Photo courtesy Apple
Or I could go back to plan A and go with an iPad Air, perhaps dialing back to the base 16 GB model, but buying one of the cheaper alternatives would salt my next tablet upgrade fund with a $100 – $125 head start.
I remain open to persuasion.
iPad with Retina display models in black or white are available for a suggested retail price of $399 (US) for the 16GB Wi-Fi model and $529 (US) for the 16GB Wi-Fi + Cellular model for either AT&T, Sprint, T-Mobile or Verizon. Smart Cover and Smart Case for iPad with Retina display are available in dark gray for $39 (US) and $49 (US) respectively through the Apple Online Store, Apple’s retail stores and select Authorized Apple Resellers. iPad Air with Wi-Fi models are available in silver or space gray for a suggested retail price of $499 (US) for the 16GB model, $599 (US) for the 32GB model, $699 (US) for the 64GB model and $799 (US) for the 128GB model. iPad Air with Wi-Fi + Cellular are available for a suggested retail price of $629 (US) for the 16GB model, $729 (US) for the 32GB model, $829 (US) for the 64GB model and $929 (US) for the 128GB model.
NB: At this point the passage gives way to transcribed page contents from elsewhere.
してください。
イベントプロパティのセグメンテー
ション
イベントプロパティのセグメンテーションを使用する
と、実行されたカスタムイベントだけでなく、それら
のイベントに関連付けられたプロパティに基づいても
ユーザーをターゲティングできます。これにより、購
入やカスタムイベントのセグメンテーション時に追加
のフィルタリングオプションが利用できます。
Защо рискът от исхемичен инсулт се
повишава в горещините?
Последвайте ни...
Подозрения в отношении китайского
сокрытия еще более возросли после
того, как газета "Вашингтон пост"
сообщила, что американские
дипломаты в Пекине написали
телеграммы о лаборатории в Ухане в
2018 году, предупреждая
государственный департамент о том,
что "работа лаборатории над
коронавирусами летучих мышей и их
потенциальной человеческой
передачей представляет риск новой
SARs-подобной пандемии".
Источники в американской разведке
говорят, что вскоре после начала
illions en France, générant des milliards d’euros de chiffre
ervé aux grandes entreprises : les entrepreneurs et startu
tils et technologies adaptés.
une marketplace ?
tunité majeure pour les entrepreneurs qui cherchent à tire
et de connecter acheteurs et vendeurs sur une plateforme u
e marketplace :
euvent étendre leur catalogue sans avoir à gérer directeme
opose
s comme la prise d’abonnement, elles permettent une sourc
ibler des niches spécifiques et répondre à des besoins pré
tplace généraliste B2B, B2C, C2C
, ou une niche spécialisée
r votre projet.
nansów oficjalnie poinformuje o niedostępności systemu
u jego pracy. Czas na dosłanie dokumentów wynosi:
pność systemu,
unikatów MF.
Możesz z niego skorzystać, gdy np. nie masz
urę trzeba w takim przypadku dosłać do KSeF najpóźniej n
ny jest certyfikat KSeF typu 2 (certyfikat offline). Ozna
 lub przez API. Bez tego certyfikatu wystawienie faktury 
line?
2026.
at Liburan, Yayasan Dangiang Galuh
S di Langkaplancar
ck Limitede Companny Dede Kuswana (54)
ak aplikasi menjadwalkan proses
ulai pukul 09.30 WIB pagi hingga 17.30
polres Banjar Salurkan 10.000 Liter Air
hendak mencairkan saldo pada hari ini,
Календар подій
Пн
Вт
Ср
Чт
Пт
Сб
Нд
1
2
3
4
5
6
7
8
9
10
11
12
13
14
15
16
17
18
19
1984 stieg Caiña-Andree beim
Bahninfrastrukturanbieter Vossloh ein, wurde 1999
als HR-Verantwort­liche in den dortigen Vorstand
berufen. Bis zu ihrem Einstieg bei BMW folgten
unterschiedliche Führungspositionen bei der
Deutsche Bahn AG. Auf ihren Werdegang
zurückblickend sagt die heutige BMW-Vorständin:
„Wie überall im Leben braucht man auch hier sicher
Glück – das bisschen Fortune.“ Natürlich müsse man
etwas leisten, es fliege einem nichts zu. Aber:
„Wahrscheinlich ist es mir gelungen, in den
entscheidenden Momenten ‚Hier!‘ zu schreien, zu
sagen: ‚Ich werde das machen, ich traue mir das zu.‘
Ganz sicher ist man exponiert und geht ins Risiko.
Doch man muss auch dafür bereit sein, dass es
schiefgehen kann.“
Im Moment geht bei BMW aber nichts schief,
iPad mini with Retina display Wi-Fi models are available in silver or space gray for a suggested retail price of $399 (US) for the 16GB model, $499 (US) for the 32GB model, $599 (US) for the 64GB model and $699 (US) for the 128GB model. iPad mini with Retina display Wi-Fi + Cellular models will be available for a suggested retail price of $529 (US) for the 16GB model, $629 (US) for the 32GB model, $729 (US) for the 64GB model and $829 (US) for the 128GB model. Additionally, the original iPad mini is offered at $299 (US) for the 16GB Wi-Fi model and $429 (US) for the 16GB Wi-Fi + Cellular model for either AT&T, Sprint, T-mobile or Verizon.